------ Available records
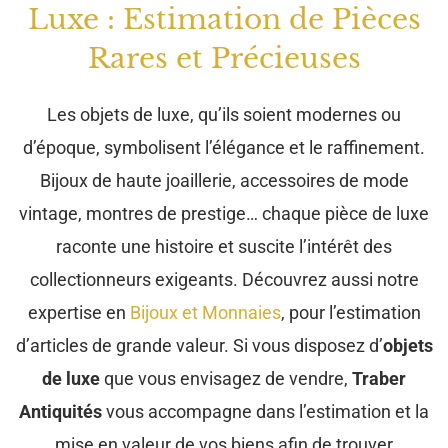
Luxe : Estimation de Pièces
Rares et Précieuses
Les objets de luxe, qu’ils soient modernes ou
d’époque, symbolisent l’élégance et le raffinement.
Bijoux de haute joaillerie, accessoires de mode
vintage, montres de prestige… chaque pièce de luxe
raconte une histoire et suscite l’intérêt des
collectionneurs exigeants. Découvrez aussi notre
expertise en
Bijoux et Monnaies
, pour l’estimation
d’articles de grande valeur. Si vous disposez d’
objets
de luxe
que vous envisagez de vendre,
Traber
Antiquités
vous accompagne dans l’estimation et la
mise en valeur de vos biens afin de trouver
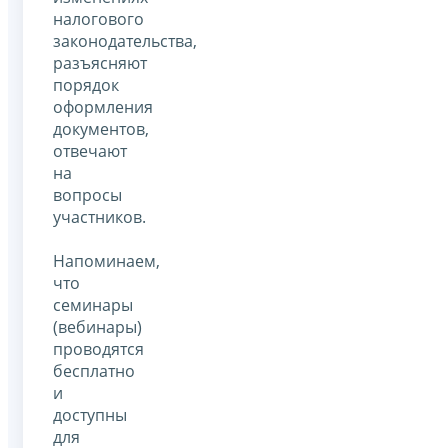
налогового
законодательства,
разъясняют
порядок
оформления
документов,
отвечают
на
вопросы
участников.
Напоминаем,
что
семинары
(вебинары)
проводятся
бесплатно
и
доступны
для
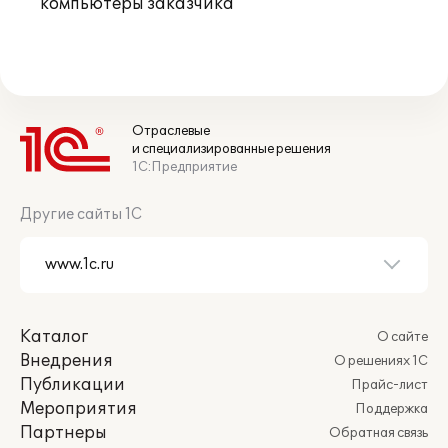
компьютеры заказчика
Отраслевые
и специализированные решения
1С:Предприятие
Другие сайты 1С
Каталог
О сайте
Внедрения
О решениях 1С
Публикации
Прайс-лист
Мероприятия
Поддержка
Партнеры
Обратная связь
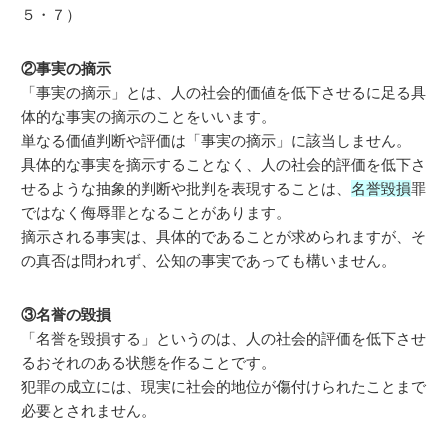
５・７）
②事実の摘示
「事実の摘示」とは、人の社会的価値を低下させるに足る具
体的な事実の摘示のことをいいます。
単なる価値判断や評価は「事実の摘示」に該当しません。
具体的な事実を摘示することなく、人の社会的評価を低下さ
せるような抽象的判断や批判を表現することは、
名誉毀損
罪
ではなく侮辱罪となることがあります。
摘示される事実は、具体的であることが求められますが、そ
の真否は問われず、公知の事実であっても構いません。
③名誉の毀損
「名誉を毀損する」というのは、人の社会的評価を低下させ
るおそれのある状態を作ることです。
犯罪の成立には、現実に社会的地位が傷付けられたことまで
必要とされません。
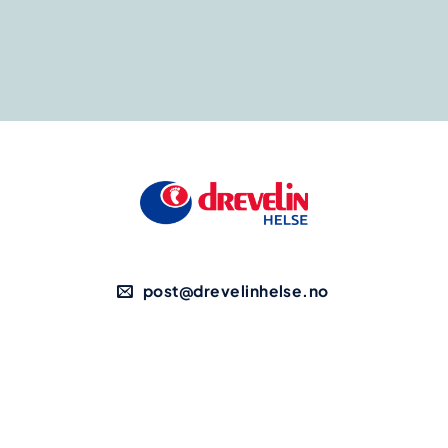
post@drevelinhelse.no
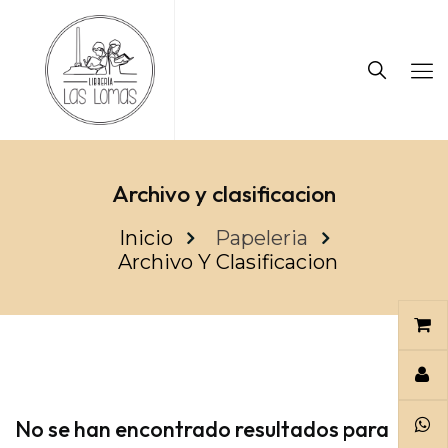
Archivo y clasificacion
Inicio
Papeleria
Archivo Y Clasificacion
No se han encontrado resultados para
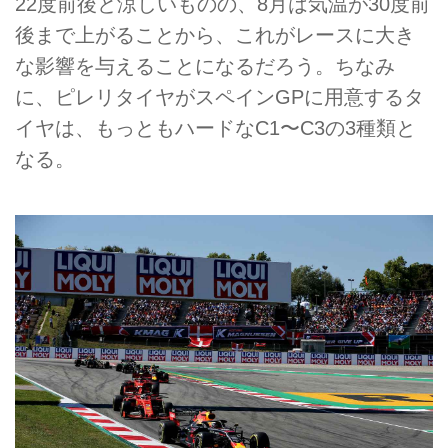
22度前後と涼しいものの、8月は気温が30度前
後まで上がることから、これがレースに大き
な影響を与えることになるだろう。ちなみ
に、ピレリタイヤがスペインGPに用意するタ
イヤは、もっともハードなC1〜C3の3種類と
なる。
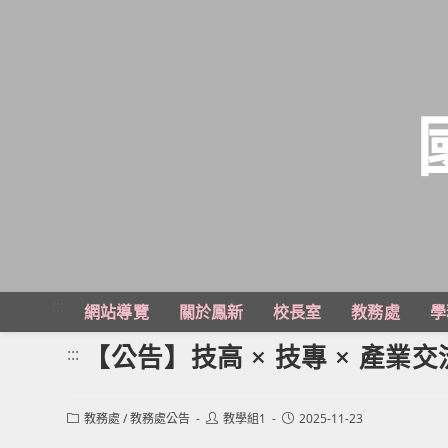
跳
轉
至
主
:::
網站導覽
關於鳳新
校長室
教務處
學
要
內
【公告】技高 × 技專 × 產業
:::
容
Post
Post
Post
教務處
/
教務處公告
教學組1
2025-11-23
category:
author:
published:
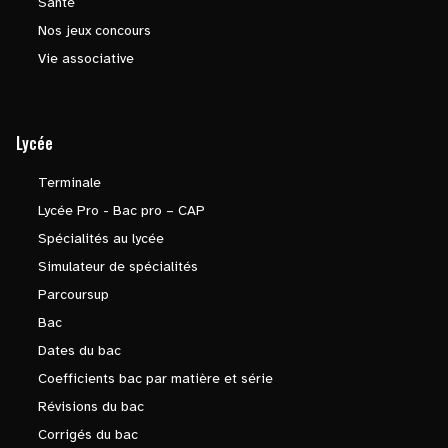
Santé
Nos jeux concours
Vie associative
Lycée
Terminale
Lycée Pro - Bac pro – CAP
Spécialités au lycée
Simulateur de spécialités
Parcoursup
Bac
Dates du bac
Coefficients bac par matière et série
Révisions du bac
Corrigés du bac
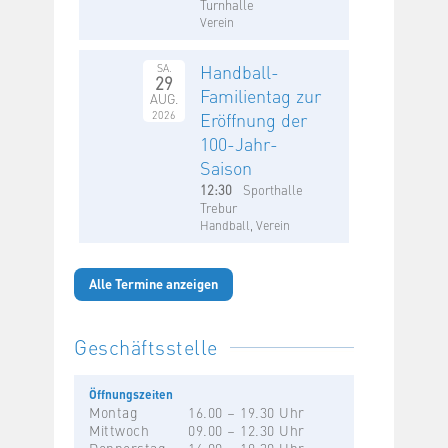
Turnhalle
Verein
Handball-
SA.
29
Familientag zur
AUG.
2026
Eröffnung der
100-Jahr-
Saison
12:30
Sporthalle
Trebur
Handball, Verein
Alle Termine anzeigen
Geschäftsstelle
Öffnungszeiten
Montag
16.00 – 19.30 Uhr
Mittwoch
09.00 – 12.30 Uhr
Donnerstag
16.00 – 19.30 Uhr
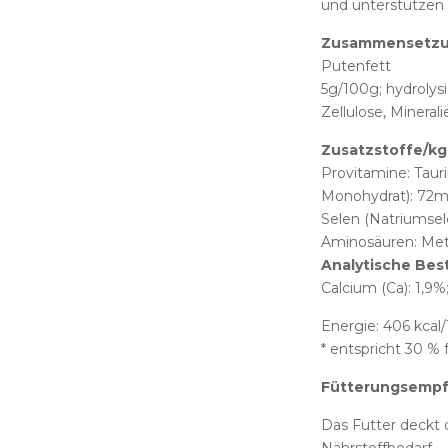
und unterstützen
Zusammensetzun
Putenfett
5g/100g; hydrolys
Zellulose, Minera
Zusatzstoffe/kg
Provitamine: Taur
Monohydrat): 72mg
Selen (Natriumsel
Aminosäuren: Met
Analytische Best
Calcium (Ca): 1,9%
Energie: 406 kcal
* entspricht 30 %
Fütterungsemp
Das Futter deckt 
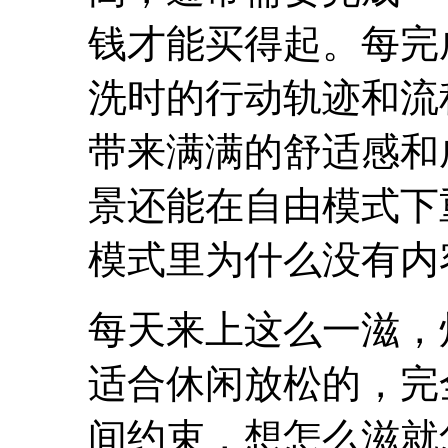
钱才能买得起。每完
洗时的行动轨迹和流
带来满满的舒适感和
景还能在自由模式下
模式里为什么没有内
每天来上这么一滋，
适合休闲放松的，完
间约束，想怎么滋就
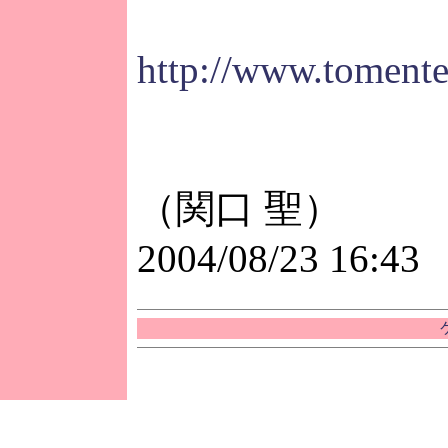
http://www.tomente
（関口 聖）
2004/08/23 16:43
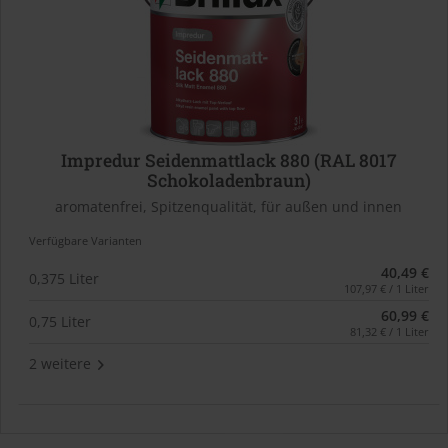
Impredur Seidenmattlack 880 (RAL 8017
Schokoladenbraun)
aromatenfrei, Spitzenqualität, für außen und innen
Verfügbare Varianten
40,49 €
0,375 Liter
107,97 € / 1 Liter
60,99 €
0,75 Liter
81,32 € / 1 Liter
2 weitere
------------
> _Task item_
Please return the data above exactly as it stands from the line with "vous accompagne dans l’estimation et la" to the line with "Dates du bac", keeping both of those lines but none of the pictures.

> _Reply to the task_
vous accompagne dans l’estimation et la
mise en valeur de vos biens afin de trouver
налогового
законодательства,
разъясняют
порядок
оформления
документов,
отвечают
на
вопросы
участников.
Напоминаем,
что
семинары
(вебинары)
проводятся
бесплатно
и
доступны
для
компьютеры заказчика
Отраслевые
и специализированные решения
1С:Предприятие
Другие сайты 1С
Каталог
О сайте
Внедрения
О решениях 1С
Публикации
Прайс-лист
Мероприятия
Поддержка
Партнеры
Обратная связь
５・７）
②事実の摘示
「事実の摘示」とは、人の社会的価値を低下させるに足る具
体的な事実の摘示のことをいいます。
単なる価値判断や評価は「事実の摘示」に該当しません。
具体的な事実を摘示することなく、人の社会的評価を低下さ
せるような抽象的判断や批判を表現することは、
名誉毀損
罪
ではなく侮辱罪となることがあります。
摘示される事実は、具体的であることが求められますが、そ
の真否は問われず、公知の事実であっても構いません。
③名誉の毀損
「名誉を毀損する」というのは、人の社会的評価を低下させ
るおそれのある状態を作ることです。
犯罪の成立には、現実に社会的地位が傷付けられたことまで
必要とされません。
post@drevelinhelse.no
Archivo y clasificacion
Inicio
Papeleria
Archivo Y Clasificacion
No se han encontrado resultados para
22度前後と涼しいものの、8月は気温が30度前
後まで上がることから、これがレースに大き
な影響を与えることになるだろう。ちなみ
に、ピレリタイヤがスペインGPに用意するタ
イヤは、もっともハードなC1〜C3の3種類と
なる。
跳
轉
至
主
:::
網站導覽
關於鳳新
校長室
教務處
學
要
內
【公告】技高 × 技專 × 產業
:::
容
Post
Post
Post
教務處
/
教務處公告
教學組1
2025-11-23
category:
author:
published:
Santé
Nos jeux concours
Vie associative
Lycée
Terminale
Lycée Pro - Bac pro – CAP
Spécialités au lycée
Simulateur de spécialités
Parcoursup
Bac
Dates du bac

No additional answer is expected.